Jako mieszkańcy wzięliśmy sprawy w swoje ręce, bo uważamy, że zostaliśmy niedostatecznie zabezpieczeni. Na etapie STEŚ-u [studium techniczno-ekonomiczno-środowiskowego - p. red.], takiej analizy pierwotnej, było więcej ekranów, które zostały zaproponowane mieszkańcom podczas konsultacji, później na etapie projektów było ich już mniej, a dziś sytuacja wygląda jeszcze inaczej, bo w praktyce okazało się, że ten hałas jest bardzo słyszalny
- mówi Agnieszka Bubacz, sołtys Bojana.
Niezależnie od skarg, według przepisów w ciągu 18 miesięcy od otwarcia drogi Generalna Dyrekcja Dróg Krajowych i Autostrad musi wykonać analizę porealizacyjną, która zakłada też pomiar hałasu.

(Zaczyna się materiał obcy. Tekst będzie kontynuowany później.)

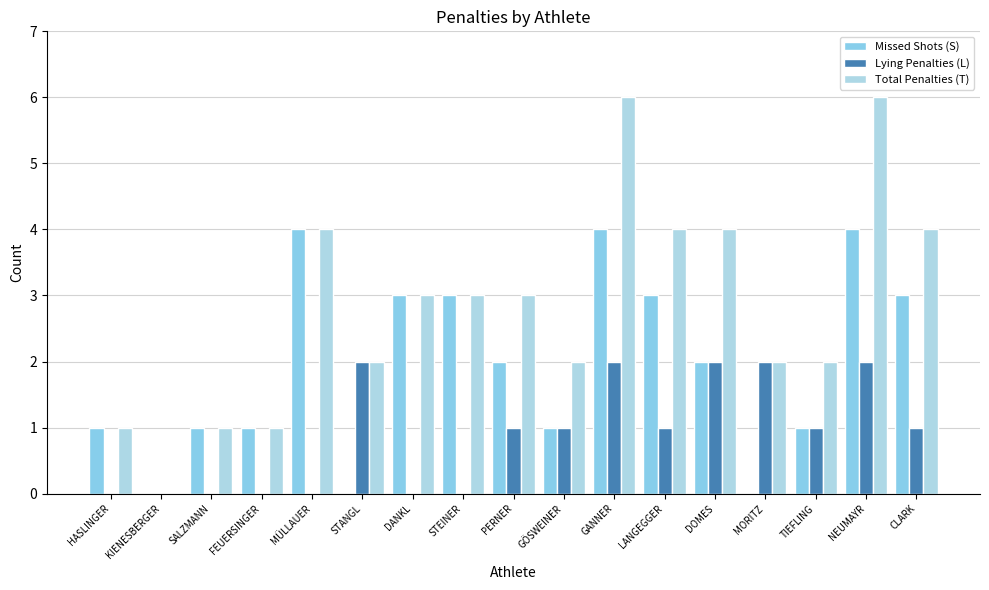

Is the value of Lying Penalties (L) at TIEFLING greater than the value of Total Penalties (T) at TIEFLING?

No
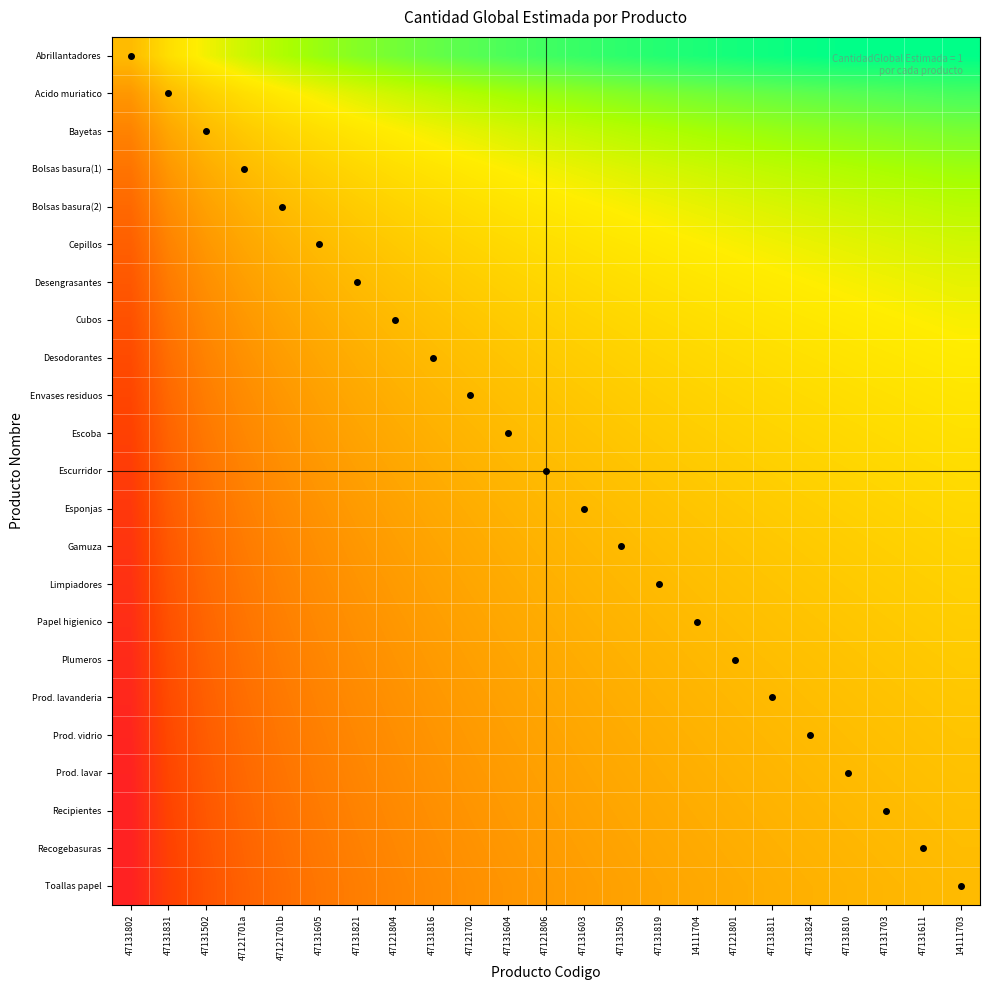

List the series in order of their peak value, highest first.

Abrillantadores, Acido muriatico, Bayetas, Bolsas basura(1), Bolsas basura(2), Cepillos, Desengrasantes, Cubos, Desodorantes, Envases residuos, Escoba, Escurridor, Esponjas, Gamuza, Limpiadores, Papel higienico, Plumeros, Prod. lavanderia, Prod. vidrio, Prod. lavar, Recipientes, Recogebasuras, Toallas papel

- Jeśli będzie taka sytuacja, że ta analiza porealizacyjna wykaże, że gdzieś są przekroczenia i należy chronić dany odcinek drogi przed tym nadmiernym hałasem, to oczywiście rzecz jasna takie ekrany i takie zabezpieczenia przeciwhałasowe powstaną. Natomiast jeśli będzie tak, że analiza nie wykaże przekroczeń, dodatkowych zabezpieczeń nie będzie. Z punktu widzenia mieszkańców, paradoksalnie im później, tym lepiej byłoby dla przeprowadzenia tych badań, dlatego że ten ruch, spodziewamy się, że będzie rósł - tłumaczy Piotr Michalski z gdańskiego oddziału GDDKiA.
A wspomniana analiza najprawdopodobniej zostanie wykonana jesienią.